The greens at Stonebridge require frequent visits before you begin to get the hang of them. From the tee or fairway, newcomers will take note of the flag color and adjust accordingly. But experienced players know better, well aware of where to attack and where to miss. Reading the greens isn't as frustrating as keeping your ball in the proper spots. Some feature spines and ridges, others are steeply tiered or canted.
Many of the greens at Stonebridge are designed with the characteristics of classic courses -- specifically the works of architects Seth Raynor, C.B. Macdonald and Charles Banks -- in mind. With such distinct features on and around the greens, all holes take on a completely different identity -- and require an adjusted strategy and approach -- with each change in tee and pin placement. This gives the course an added dimension of playability, and makes it so that Stonebridge players must always be on their toes.
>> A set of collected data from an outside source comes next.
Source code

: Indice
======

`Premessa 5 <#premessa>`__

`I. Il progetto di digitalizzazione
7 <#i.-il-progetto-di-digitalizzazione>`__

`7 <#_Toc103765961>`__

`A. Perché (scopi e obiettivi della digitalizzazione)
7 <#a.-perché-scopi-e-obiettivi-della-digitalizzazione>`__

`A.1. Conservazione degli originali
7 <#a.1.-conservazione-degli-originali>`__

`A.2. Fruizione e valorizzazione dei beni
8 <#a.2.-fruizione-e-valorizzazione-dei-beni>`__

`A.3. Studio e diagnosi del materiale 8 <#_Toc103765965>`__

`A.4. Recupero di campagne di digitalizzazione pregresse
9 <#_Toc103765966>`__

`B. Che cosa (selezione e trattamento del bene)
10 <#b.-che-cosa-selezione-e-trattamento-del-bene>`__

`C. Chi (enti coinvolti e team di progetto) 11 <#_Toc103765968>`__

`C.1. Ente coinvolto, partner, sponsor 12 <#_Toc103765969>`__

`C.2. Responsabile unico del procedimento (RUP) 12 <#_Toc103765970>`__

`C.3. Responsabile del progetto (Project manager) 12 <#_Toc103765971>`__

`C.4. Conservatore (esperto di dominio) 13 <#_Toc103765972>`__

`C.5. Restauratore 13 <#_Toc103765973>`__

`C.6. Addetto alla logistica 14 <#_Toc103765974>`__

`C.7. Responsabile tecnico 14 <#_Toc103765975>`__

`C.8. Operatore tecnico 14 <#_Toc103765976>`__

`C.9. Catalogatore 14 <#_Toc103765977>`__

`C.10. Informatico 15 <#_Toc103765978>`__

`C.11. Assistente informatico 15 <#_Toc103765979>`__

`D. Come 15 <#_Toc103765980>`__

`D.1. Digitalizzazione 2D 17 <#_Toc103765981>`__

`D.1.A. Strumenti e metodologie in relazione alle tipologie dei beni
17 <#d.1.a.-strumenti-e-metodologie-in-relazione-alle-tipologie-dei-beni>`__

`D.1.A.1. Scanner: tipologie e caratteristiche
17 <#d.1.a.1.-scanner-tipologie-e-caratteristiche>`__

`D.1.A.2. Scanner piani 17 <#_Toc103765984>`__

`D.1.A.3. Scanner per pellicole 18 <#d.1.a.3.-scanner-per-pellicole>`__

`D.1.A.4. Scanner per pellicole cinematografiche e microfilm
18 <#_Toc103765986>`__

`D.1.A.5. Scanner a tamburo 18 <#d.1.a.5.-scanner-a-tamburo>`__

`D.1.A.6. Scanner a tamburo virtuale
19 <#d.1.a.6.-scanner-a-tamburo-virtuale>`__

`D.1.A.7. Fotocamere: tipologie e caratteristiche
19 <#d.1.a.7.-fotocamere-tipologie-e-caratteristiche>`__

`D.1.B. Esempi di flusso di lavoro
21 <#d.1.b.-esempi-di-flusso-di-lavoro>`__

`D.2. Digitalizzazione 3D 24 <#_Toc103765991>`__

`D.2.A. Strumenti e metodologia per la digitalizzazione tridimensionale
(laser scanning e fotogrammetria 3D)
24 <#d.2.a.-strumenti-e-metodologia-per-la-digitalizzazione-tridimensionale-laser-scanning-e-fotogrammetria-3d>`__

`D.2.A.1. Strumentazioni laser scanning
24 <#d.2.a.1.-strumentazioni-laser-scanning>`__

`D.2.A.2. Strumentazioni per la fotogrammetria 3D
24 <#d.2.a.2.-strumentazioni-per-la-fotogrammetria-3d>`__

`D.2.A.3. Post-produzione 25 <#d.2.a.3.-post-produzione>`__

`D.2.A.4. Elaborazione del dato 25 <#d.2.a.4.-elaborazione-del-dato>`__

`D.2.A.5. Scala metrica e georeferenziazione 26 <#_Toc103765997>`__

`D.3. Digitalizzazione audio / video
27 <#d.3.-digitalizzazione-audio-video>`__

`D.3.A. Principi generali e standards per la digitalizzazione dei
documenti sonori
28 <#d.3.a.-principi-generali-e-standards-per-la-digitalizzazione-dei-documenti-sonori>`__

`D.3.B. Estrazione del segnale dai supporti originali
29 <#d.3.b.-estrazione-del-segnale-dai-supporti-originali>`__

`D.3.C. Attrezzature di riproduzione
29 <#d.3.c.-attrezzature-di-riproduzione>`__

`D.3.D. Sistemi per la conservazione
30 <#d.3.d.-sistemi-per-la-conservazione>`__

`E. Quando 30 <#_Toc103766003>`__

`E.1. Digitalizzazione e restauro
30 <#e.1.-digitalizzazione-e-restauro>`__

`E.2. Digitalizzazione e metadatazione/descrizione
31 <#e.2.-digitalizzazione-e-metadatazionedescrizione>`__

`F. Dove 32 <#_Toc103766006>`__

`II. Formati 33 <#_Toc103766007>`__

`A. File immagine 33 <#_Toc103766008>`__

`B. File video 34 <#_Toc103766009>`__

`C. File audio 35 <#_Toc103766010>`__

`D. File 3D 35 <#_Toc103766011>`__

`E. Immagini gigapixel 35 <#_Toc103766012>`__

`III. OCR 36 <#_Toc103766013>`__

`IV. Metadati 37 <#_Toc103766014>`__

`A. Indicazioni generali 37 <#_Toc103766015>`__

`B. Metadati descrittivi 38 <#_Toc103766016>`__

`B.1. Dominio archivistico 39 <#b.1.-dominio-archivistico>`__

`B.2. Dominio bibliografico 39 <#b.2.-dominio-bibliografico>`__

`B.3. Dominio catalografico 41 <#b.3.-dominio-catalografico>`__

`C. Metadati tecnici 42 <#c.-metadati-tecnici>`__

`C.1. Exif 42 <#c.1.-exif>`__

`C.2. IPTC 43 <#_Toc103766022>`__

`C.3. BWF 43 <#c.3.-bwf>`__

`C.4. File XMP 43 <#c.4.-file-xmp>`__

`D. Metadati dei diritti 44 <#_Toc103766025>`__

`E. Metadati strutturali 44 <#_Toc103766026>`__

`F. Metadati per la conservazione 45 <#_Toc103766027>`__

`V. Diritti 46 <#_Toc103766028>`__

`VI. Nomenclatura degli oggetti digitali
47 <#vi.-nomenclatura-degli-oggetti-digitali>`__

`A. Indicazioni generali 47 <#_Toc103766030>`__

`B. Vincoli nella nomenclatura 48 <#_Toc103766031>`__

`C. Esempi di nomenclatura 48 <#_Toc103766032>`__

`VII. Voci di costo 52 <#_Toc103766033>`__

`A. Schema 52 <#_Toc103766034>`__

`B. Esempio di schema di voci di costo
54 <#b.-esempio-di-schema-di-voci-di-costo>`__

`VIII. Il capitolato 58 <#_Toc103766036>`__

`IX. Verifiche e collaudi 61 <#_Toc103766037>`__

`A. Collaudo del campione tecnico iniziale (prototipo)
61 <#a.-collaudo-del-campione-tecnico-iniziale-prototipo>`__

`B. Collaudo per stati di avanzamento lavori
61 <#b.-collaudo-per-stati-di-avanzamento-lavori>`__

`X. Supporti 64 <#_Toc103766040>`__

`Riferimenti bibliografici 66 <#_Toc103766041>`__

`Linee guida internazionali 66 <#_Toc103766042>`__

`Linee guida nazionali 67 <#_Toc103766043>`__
The houses, mainly on #2, #10, #14 and #16, might have no impact on some players, but for others, they may be an annoyance and a turn-off. In some spots, a ball can be sitting in plain view no more than a few paces from the fairway, but will be considered out of bounds on private property. On the third tee, one can theoretically split the fairway with their 3-wood and high-five the neighbors on their patio, all in one motion, before heading up toward the ball.
HOLE(S) TO REMEMBER:
Quirkiness plays a big part at Stonebridge, so much so that one worker I spoke to my first time around was downright giddy about it. "So what'd you think of #6 and #14?" he asked excitedly. "Fun holes, right?" Both are short par-4s (269 and 290 from the whites, respectively). You can drive the green from the elevated sixth tee, but the "Principal's Nose" -- a grassy bulge in the far end of the fairway, with a hump surrounded by three small bunkers -- threatens anything short and center. Get overzealous and pull-happy and you might find yourself in someone's pool. Bail out to the right side and you leave yourself an approach to a green running hard to the left. The 14th almost seems too short and simple to be true, but the two-tiered, elevated green can quickly cause fits of rage if you loft a shot onto the wrong level or stick your approach into its rough-riddled face.
I also enjoy #3, a 322-yard par-4 with a green (right) surrounded on three sides by water and rolling mounds protecting the front, and #8, by far the longest hole at Stonebridge (555 from the whites). Ponds sit in hiding beyond the fairway on your tee shot and off to the left on the second shot, and a deep bunker guards the left side of an elevated green.
AREA(S) TO AVOID:
Until you've played Stonebridge a few times, it's impossible to know exactly where and where not to be. But as a quick guide, try to keep yourself on the pin-side of the 11th, 15th and 16th greens, and know the pin location on #14 before pitching up to the green.
Also, the boomerang-shaped green at #12 is wide enough for the fringe and rough to cut off a badly placed shot on one end of the green from the cup on the other end.
If you've never been to Stonebridge before, look for the sign out front for ZZ's Grille, Stonebridge's restaurant. It's easy to miss the course entrance, and the fewer U-turns and quick merges you have to make on the busy 347/454 corridor, the better.